Return on Equity or ROE is a test of how effectively a company is growing its value and managing investors’ money. In other words, it is a profitability ratio which measures the rate of return on the capital provided by the company's shareholders.

View our latest analysis for Diodes

How Do You Calculate Return On Equity?

ROE can be calculated by using the formula:

Return on Equity = Net Profit (from continuing operations) ÷ Shareholders' Equity

So, based on the above formula, the ROE for Diodes is:

3.5% = US$66m ÷ US$1.9b (Based on the trailing twelve months to September 2024).

The 'return' refers to a company's earnings over the last year. Another way to think of that is that for every $1 worth of equity, the company was able to earn $0.03 in profit.

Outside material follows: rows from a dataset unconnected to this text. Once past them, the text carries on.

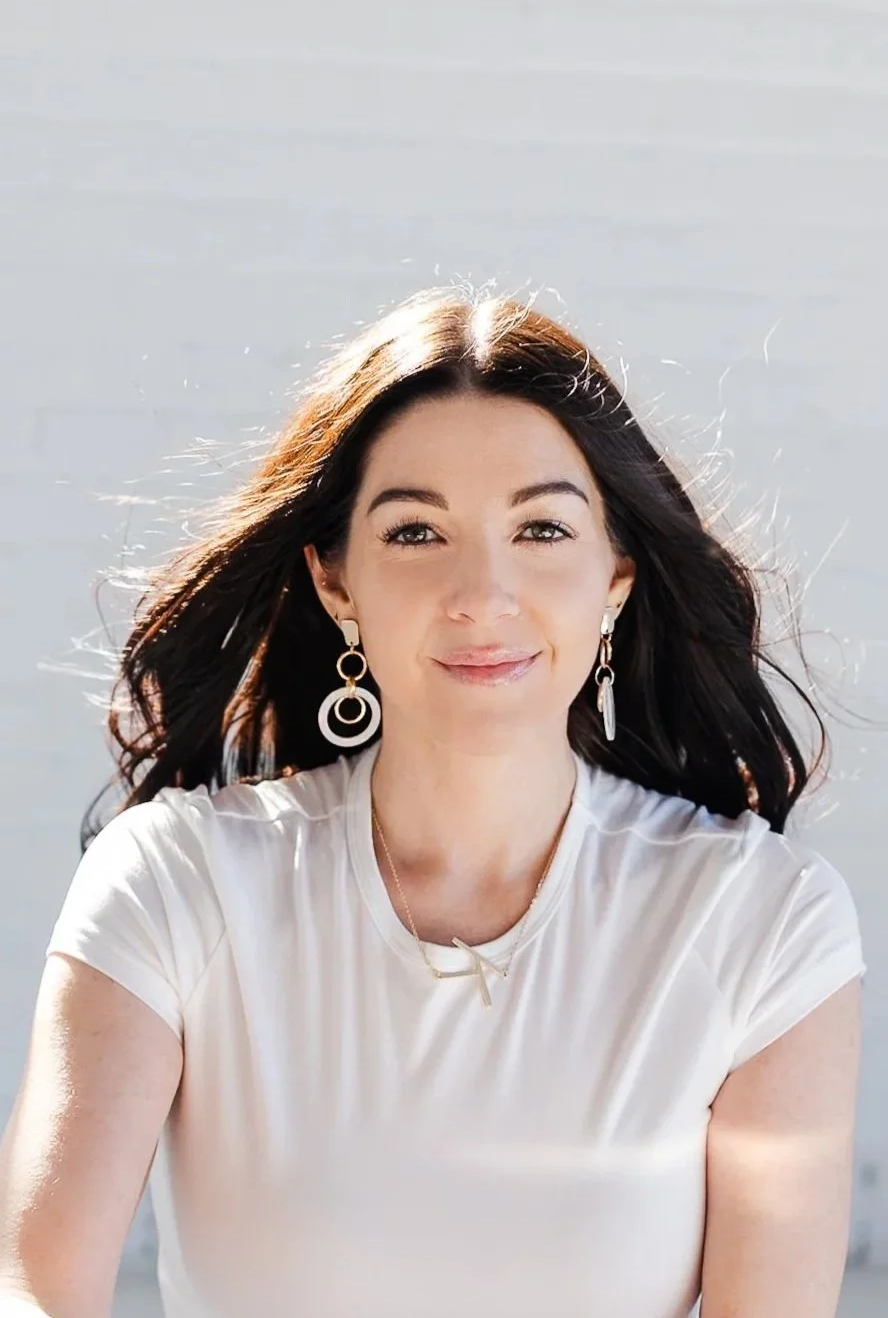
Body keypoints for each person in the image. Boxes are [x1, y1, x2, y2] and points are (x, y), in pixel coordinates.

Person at [0, 287, 866, 1318]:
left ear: (618, 575)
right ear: (336, 583)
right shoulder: (176, 885)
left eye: (542, 528)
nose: (482, 593)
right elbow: (39, 1292)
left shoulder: (766, 921)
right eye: (416, 534)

What Has ROE Got To Do With Earnings Growth?

We have already established that ROE serves as an efficient profit-generating gauge for a company's future earnings. We now need to evaluate how much profit the company reinvests or "retains" for future growth which then gives us an idea about the growth potential of the company. Generally speaking, other things being equal, firms with a high return on equity and profit retention, have a higher growth rate than firms that don’t share these attributes.

A Side By Side comparison of Diodes' Earnings Growth And 3.5% ROE

As you can see, Diodes' ROE looks pretty weak. Not just that, even compared to the industry average of 11%, the company's ROE is entirely unremarkable. Although, we can see that Diodes saw a modest net income growth of 9.4% over the past five years. We reckon that there could be other factors at play here. Such as - high earnings retention or an efficient management in place.

As a next step, we compared Diodes' net income growth with the industry and were disappointed to see that the company's growth is lower than the industry average growth of 18% in the same period.

past-earnings-growth
NasdaqGS:DIOD Past Earnings Growth February 6th 2025

Earnings growth is a huge factor in stock valuation. The investor should try to establish if the expected growth or decline in earnings, whichever the case may be, is priced in. Doing so will help them establish if the stock's future looks promising or ominous. One good indicator of expected earnings growth is the P/E ratio which determines the price the market is willing to pay for a stock based on its earnings prospects. So, you may want to check if Diodes is trading on a high P/E or a low P/E, relative to its industry.